September 2009 Archive

lxml OSX compilation madness

September 29th, 2009

I don’t think that there has ever been a point in time where installing lxml on OSX was not a horrible pain in the ass. I think that at one point, it was enough just to install updated versions of libxml2 and libxslt, and lxml would compile nicely. But I must have done something bad, cause at some point recently, lxml just stopped compiling for me.

This would not do at all. I use virtualenv (and virtualenvwrapper) pretty religiously, and am loathe to install much of anything in the system-wide site-packages. I needed to get things to a point where a straight-up easy_install lxml would work.
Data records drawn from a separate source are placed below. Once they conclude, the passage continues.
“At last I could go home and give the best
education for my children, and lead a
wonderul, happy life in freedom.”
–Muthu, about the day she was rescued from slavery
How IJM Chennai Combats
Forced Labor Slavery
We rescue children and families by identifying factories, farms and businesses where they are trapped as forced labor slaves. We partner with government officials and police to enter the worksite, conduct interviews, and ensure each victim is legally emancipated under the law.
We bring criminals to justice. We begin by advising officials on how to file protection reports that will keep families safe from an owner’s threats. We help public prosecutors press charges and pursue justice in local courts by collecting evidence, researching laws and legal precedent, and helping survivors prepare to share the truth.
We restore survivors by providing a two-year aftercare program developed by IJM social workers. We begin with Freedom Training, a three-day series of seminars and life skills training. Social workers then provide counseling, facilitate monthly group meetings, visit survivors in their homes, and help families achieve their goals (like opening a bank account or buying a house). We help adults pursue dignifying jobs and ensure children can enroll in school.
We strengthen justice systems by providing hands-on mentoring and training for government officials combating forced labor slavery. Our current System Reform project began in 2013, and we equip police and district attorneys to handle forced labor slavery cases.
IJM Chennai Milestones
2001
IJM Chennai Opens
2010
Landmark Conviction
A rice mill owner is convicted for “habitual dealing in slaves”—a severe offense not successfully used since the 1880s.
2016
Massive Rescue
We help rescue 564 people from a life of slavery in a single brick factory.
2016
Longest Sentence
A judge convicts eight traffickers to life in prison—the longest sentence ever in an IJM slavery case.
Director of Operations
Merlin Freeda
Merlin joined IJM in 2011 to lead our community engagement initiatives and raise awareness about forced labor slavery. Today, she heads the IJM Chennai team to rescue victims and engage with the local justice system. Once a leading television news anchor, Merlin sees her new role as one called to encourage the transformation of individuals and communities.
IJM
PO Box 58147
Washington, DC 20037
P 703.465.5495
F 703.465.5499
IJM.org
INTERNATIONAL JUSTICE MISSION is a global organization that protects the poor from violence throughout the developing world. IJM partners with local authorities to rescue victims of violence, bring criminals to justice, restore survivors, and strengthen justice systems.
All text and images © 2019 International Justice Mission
I didn’t wanna be messing around with custom install flags or whatever every time I cut a new env.

This is not a neat step-by-step guide for getting lxml working in OSX. This is just a record of some stuff that I saw, and some things that I did. Some combination thereof was sufficient to get things working.

For the record, I’m using lxml 2.2.2, libxml2 2.7.5, and libxslt 1.1.26.

One day, I fired up python, typed from lxml import etree and got an error much like the following:

>>> from lxml import etree
Traceback (most recent call last):
  File "", line 1, in 
ImportError: dlopen(/Users/nwilliams/.virtualenvs/lxml1/lib/python2.6/site-packages/lxml-2.2.2-py2.6-macosx-10.5-universal.egg/lxml/etree.so, 2): Symbol not found: _xmlFree
  Referenced from: /Users/nwilliams/.virtualenvs/lxml1/lib/python2.6/site-packages/lxml-2.2.2-py2.6-macosx-10.5-universal.egg/lxml/etree.so
  Expected in: dynamic lookup

>>>

Needless to say, I was less than pleased.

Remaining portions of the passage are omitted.